Interfering directed paths and the sign phase transition
Hyungwon Kim, David A. Huse

TL;DR
This paper investigates the sign phase transition in interfering directed paths within a random medium, proposing a coupled Ising-KPZ model and demonstrating the absence of a stable ferromagnetic phase in 1+1 dimensions.
Contribution
It introduces a coupled Ising-KPZ model to analyze the sign phase transition and provides numerical evidence of the instability of the Ising ordered phase in 1+1 dimensions.
Findings
No stable ferromagnetic phase in the strong-coupling KPZ regime.

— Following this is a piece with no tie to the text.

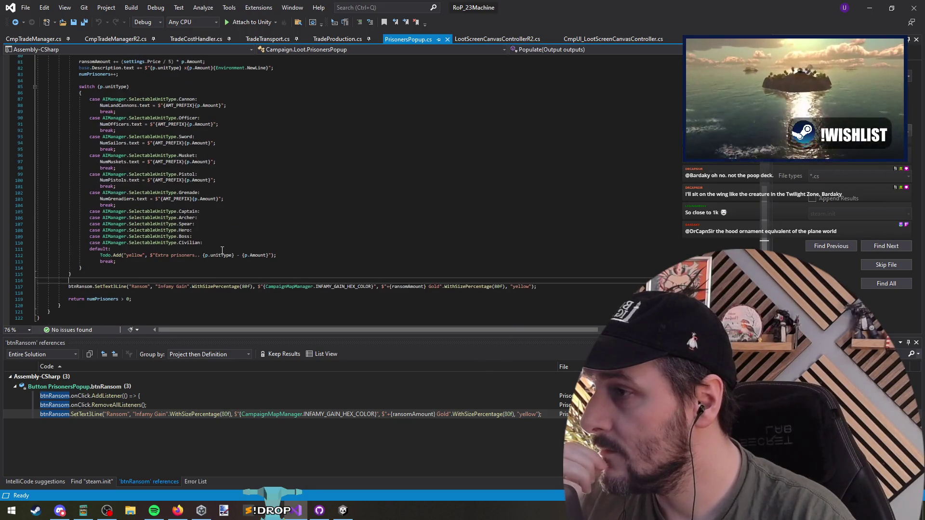
{"action": "left_click", "coordinate": [101, 288]}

Numerical evidence of Ising phase instability in 1+1 dimensions.
Coupled model offers new insights into sign phase transition behavior.
Abstract
We revisit the question of the "sign phase transition" for interfering directed paths with real amplitudes in a random medium. The sign of the total amplitude of the paths to a given point may be viewed as an Ising order parameter, so we suggest that a coarse-grained theory for system is a dynamic Ising model coupled to a Kardar-Parisi-Zhang (KPZ) model. It appears that when the KPZ model is in its strong-coupling ("pinned") phase, the Ising model does not have a stable ferromagnetic phase, so there is no sign phase transition. We investigate this numerically for the case of {\ss}1+1 dimensions, demonstrating the instability of the Ising ordered phase there.